Bamberg: pokalsieg als sprungbrett zum double-traum?

Ein Märchen schreibt sich in Bamberg – und das schneller, als es viele für möglich gehalten hätten. Die BMA365 Bamberg Baskets, mit einem Etat, der in der Basketball Bundesliga (BBL) kaum mithalten kann, träumen plötzlich vom Double aus Meisterschaft und Pokal. Nach dem beeindruckenden 3:0-Sweep im Viertelfinale gegen den Vizemeister aus Ulm scheint der ganz große Wurf plötzlich greifbar.

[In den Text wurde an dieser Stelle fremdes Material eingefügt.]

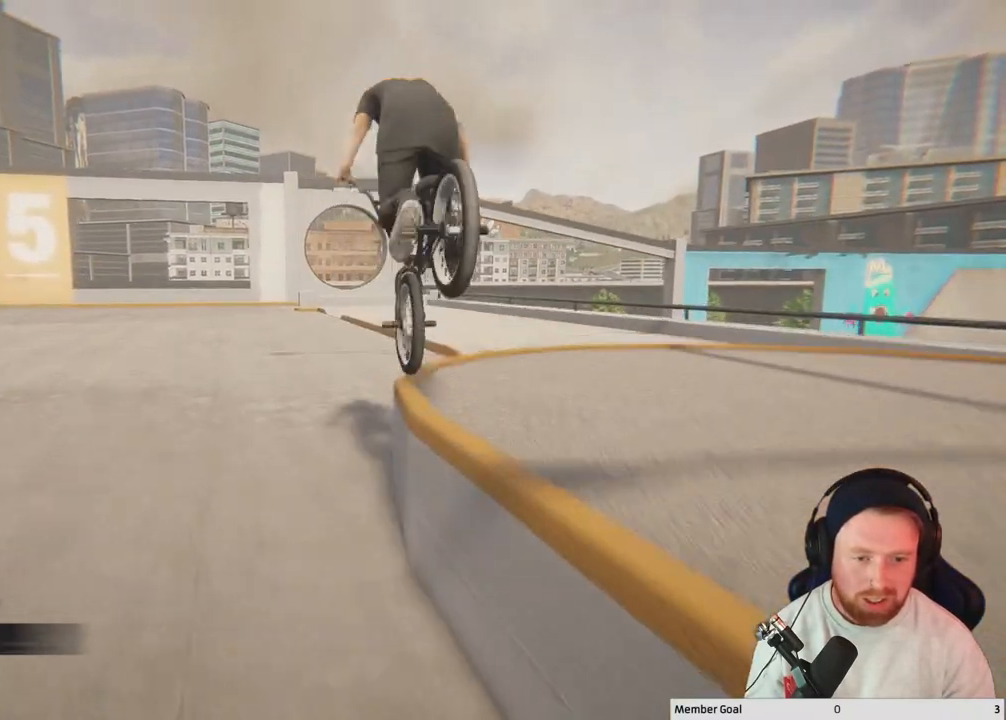
{"buttons": [], "left_stick": "center", "right_stick": "center", "events": [[167, "R1", "up"], [183, "right_stick", "center"]]}
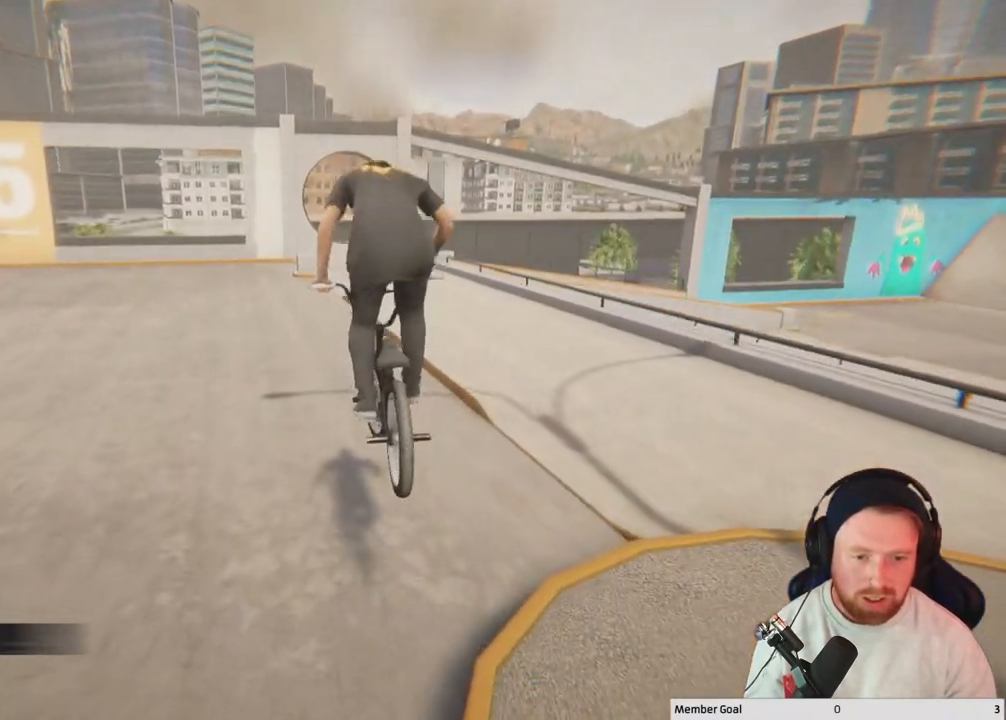
{"buttons": [], "left_stick": "left", "right_stick": "down", "events": [[333, "left_stick", "left"], [500, "right_stick", "down"]]}
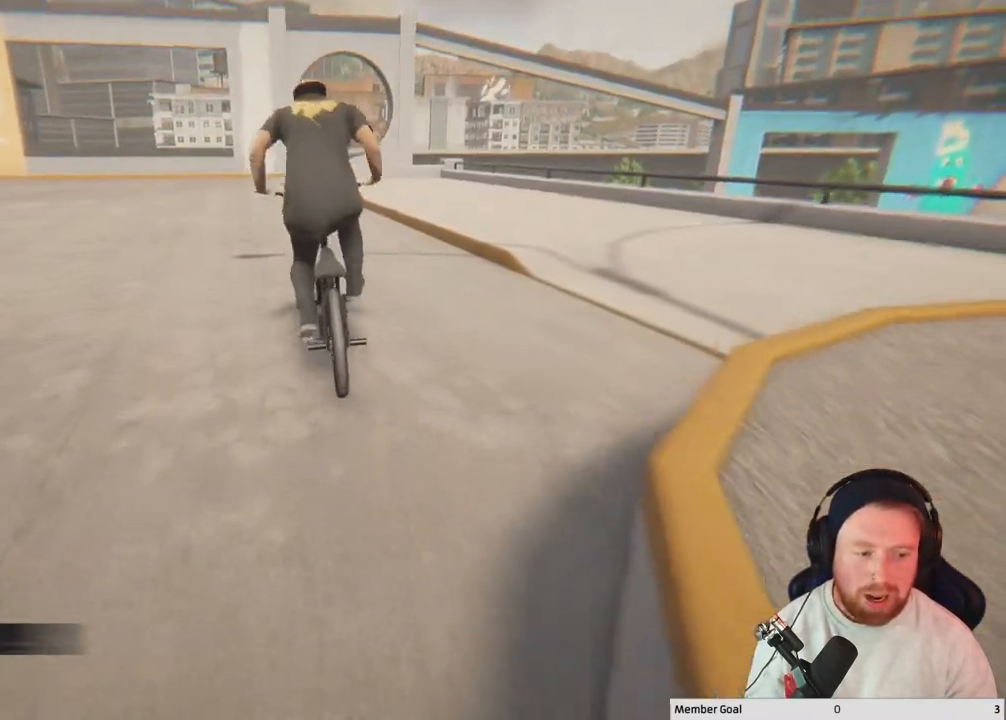
{"buttons": [], "left_stick": "left", "right_stick": "down-right", "events": [[250, "right_stick", "up-left"], [417, "right_stick", "down-right"]]}
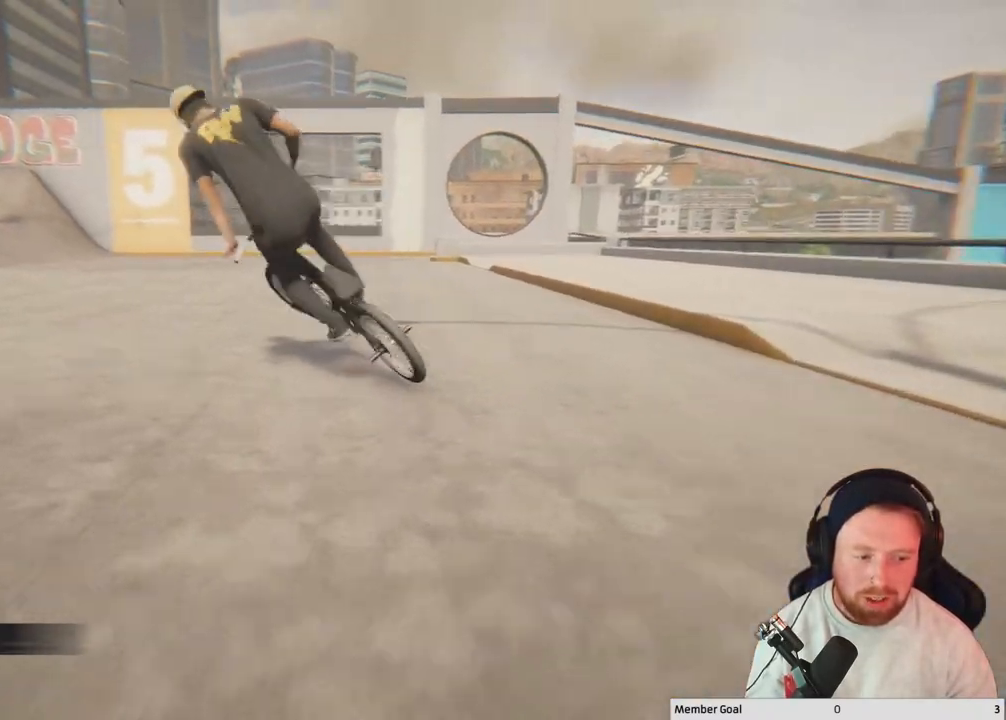
{"buttons": [], "left_stick": "left", "right_stick": "center", "events": [[283, "right_stick", "down"], [417, "right_stick", "center"]]}
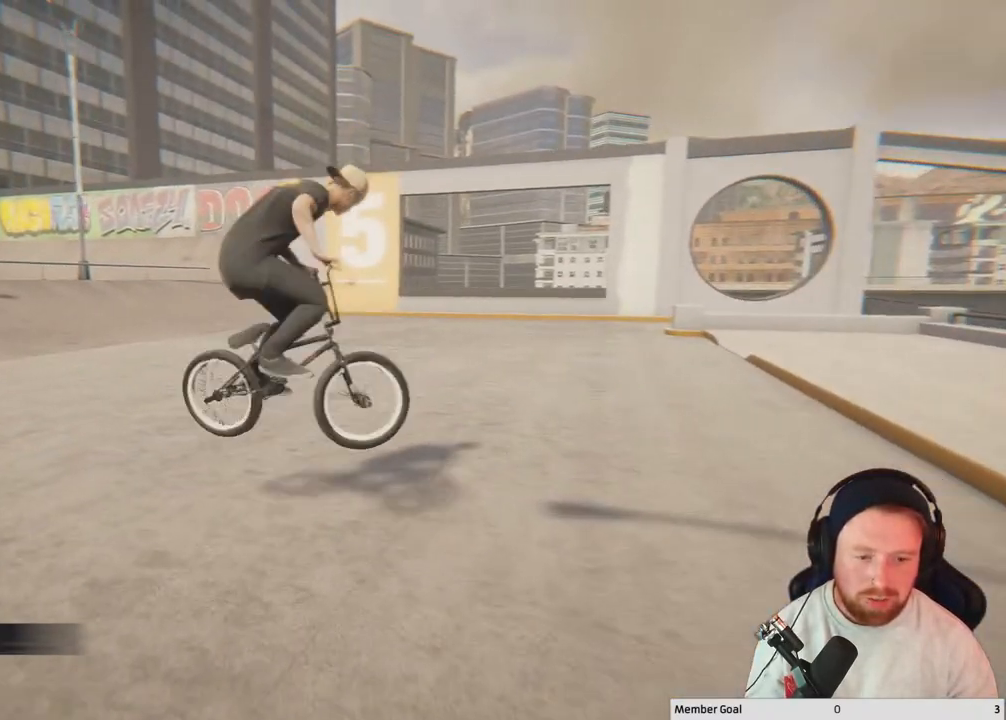
{"buttons": ["A"], "left_stick": "left", "right_stick": "center", "events": [[350, "A", "down"]]}
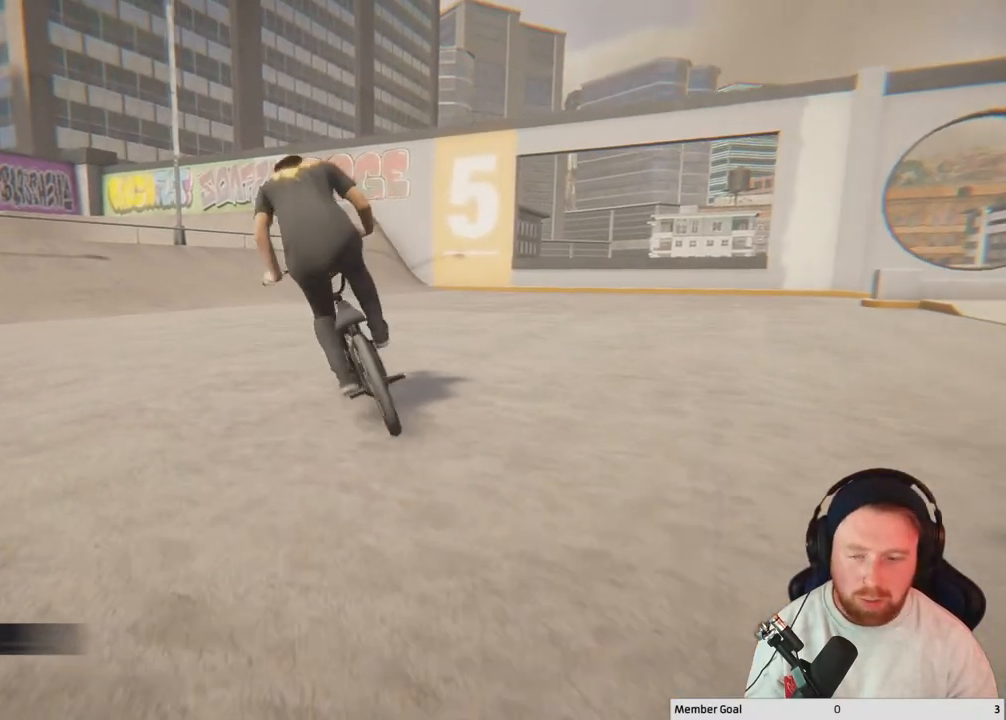
{"buttons": ["A"], "left_stick": "left", "right_stick": "center", "events": []}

Die bilanz spricht für sich: bamberg als rückrunden-dominator

Geschäftsführer Philipp Höhne (39) kann es selbst kaum fassen: „Wer hätte das gedacht? Wir kämpfen um das Double!“ Die Zahlen untermauern den Erfolg: Mit nur zwei Niederlagen sind die Bamberger die stärkste Mannschaft der Rückrunde. Doch was macht dieses Team so besonders? Es ist nicht nur die individuelle Klasse einzelner Spieler, sondern vor allem der unbändige Teamgeist.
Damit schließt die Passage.